### TEXT UNDER STUDY

# # #

Since late Friday night, Georgia Tech student Simon Chow has been mulling over a problem Delta people think about all time – how can the travel experience be improved for customers?
It’s Saturday morning now, and Chow – after a long night of coding, coffee and a quick trip to Radio Shack – thinks he has the answer: Adding sensors to overhead bins.
“Right now, flight attendants and gate agents don’t have the visibility of when that space fills up, and when it does fill up there can be a hold up in the boarding process,” Chow said. “Our idea looks to change all of that. By linking sensors to a web-based dashboard, agents can see and plan better during that process.”
While Chow and his two teammates are the ambitious Tech students they seem to be, they’re not just doing this for fun.
He and more than 1,000 other students are participating in Georgia Tech’s third-annual “hackathon,” HackGT, to come up with cutting-edge solutions to corporate America’s trickiest problems. Delta, one of the event’s 30 sponsors, gave the students who flew in from universities all over the country 48 hours to “hack” – meaning, in this instance, solve problems by writing computer code – anything related to air travel, including improving airport and corporate traveler experience.
While Delta has no immediate plans to deploy concepts from the hackathon, it does give the airline access to a wealth of ideas. Meanwhile, the students get to interact with companies in the tech space and, if they win, add a unique and impressive item to their resume.
“Delta’s participation in HackGT was a natural fit due to our strong partnership with the university, through recruitment and The Hangar, Delta's Global Innovation Center,” said Leann Litschke, Director – IT. “We wanted to engage those who have a passion for coding and get their ideas in solving complex problems with a creative solution.” The Innovation Center team, made up of Nicole Jones, Global Innovation Leader, and Rachel Lei, Innovation Consultant, organized the airline’s involvement in the event.
Litschke said Tech’s hackathon also fits into IT’s efforts to recruit top professionals for the more than 100 new positions opening in the department.
Engineering and computer science students flooded the Atlanta university’s Klaus Advanced Computing Center on Friday night when the event kicked off. Students visited the sponsor booths, decided which company they would “hack” and got to work.
This morning, the students are deep into their design ideas, hunched over their laptops beside empty Starbucks cups, half-eaten bags of Cheetos and other all-nighter power foods. Occasionally, team members take turns napping on couches or in sleeping bags before coding again.
Running on almost as little sleep, several Delta employees are working the airline’s sponsorship booth at the event, acting as mentors to guide students towards innovative solutions. Diego Larrea, Manager –Sales Technology and HackGT volunteer, said the students’ enthusiasm is more than enough to keep him awake.
“There’s so much energy here,” Larrea said. “It’s amazing to be able to get different perspectives from students who are really passionate in the technology field but also have that millennial mindset that we’re really interested in hearing from.”

# # #

### YOUR GOAL
Extend the article on Delta's sponsorship of Georgia Tech's HackGT hackathon, picking up after its final paragraph and keeping its news-report style.

### DATA PROVIDED
# # #

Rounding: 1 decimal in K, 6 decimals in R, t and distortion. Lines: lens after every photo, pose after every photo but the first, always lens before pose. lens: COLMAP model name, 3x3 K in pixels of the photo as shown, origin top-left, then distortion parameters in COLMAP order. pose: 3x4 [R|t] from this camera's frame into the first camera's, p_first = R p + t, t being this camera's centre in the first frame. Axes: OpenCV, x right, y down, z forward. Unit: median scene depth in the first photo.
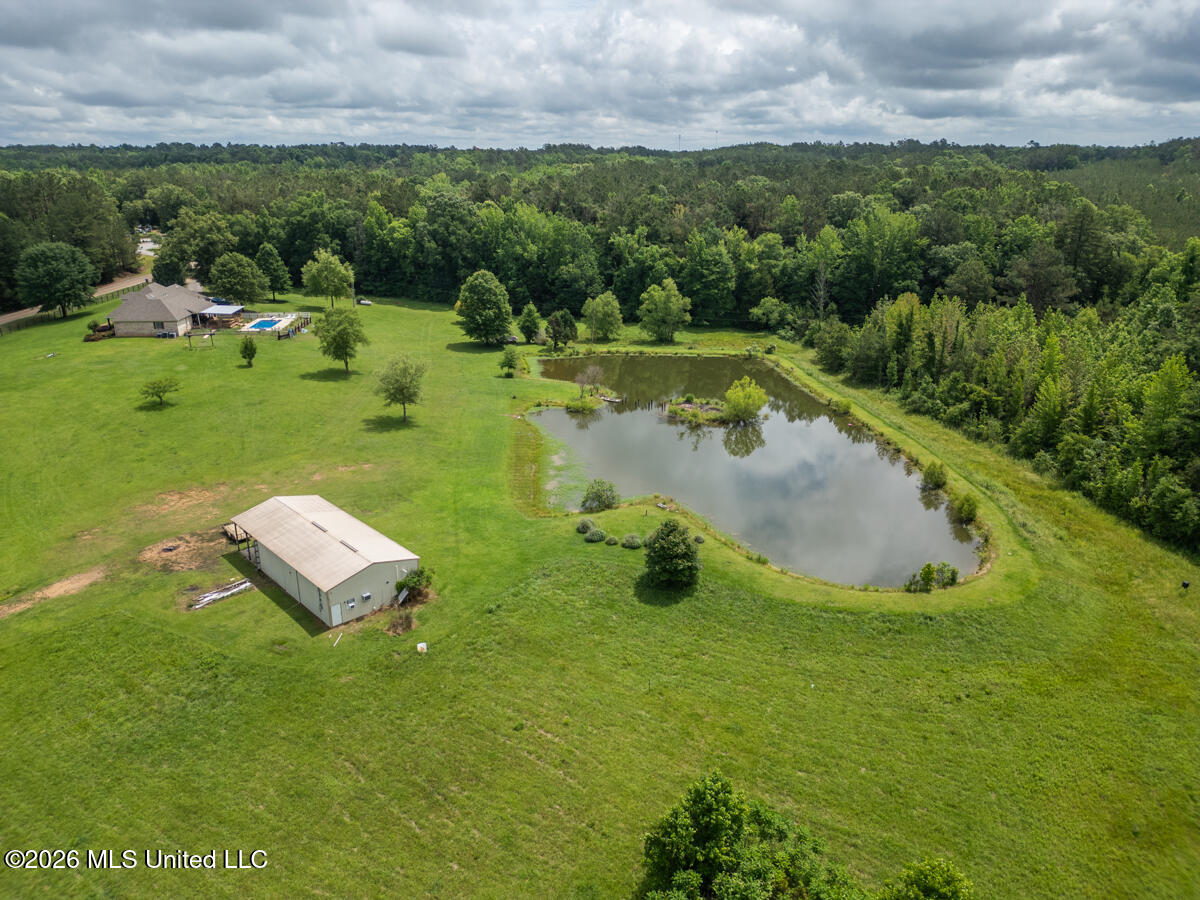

# # #

### TASK RESULT
While some participants aim to improve air travel by empowering Delta employees with technology, others, like Florida State University student Bing Lin, are focused on putting technology in the hands of the customer.
“We had been playing around with the idea of AR (augmented reality) and how that could be applied in the air travel space, so we decided to create an app that could show a customer a 3D rendition of food items on the menu, as if they were right there in front of them,” Lin said. “Frequently, people can’t decide what to order because they don’t know what it looks like, so this gives them better awareness of that.”
Augmented reality, which has been recently popularized by gaming app Pokemon Go, offers a live view of a real-world environment, supplemented by a computer-generated element, such as sound or video.
In this case, Lin said the app would utilize the smart phone’s camera function to provide the real-world view. Then, when an on board customer focuses the phone’s camera on a surface, such as an empty tray table, a 3D image of the menu item would appear on screen, as well as nutritional information. The result, Lin said, would be an enhanced in-flight dining experience.
Like Chow and many of the other participants, Lin and his teammates hadn’t had a moment of shut-eye yet. He said he doesn’t plan on it either, not until his head hits the pillow when he returns to his dorm Sunday evening.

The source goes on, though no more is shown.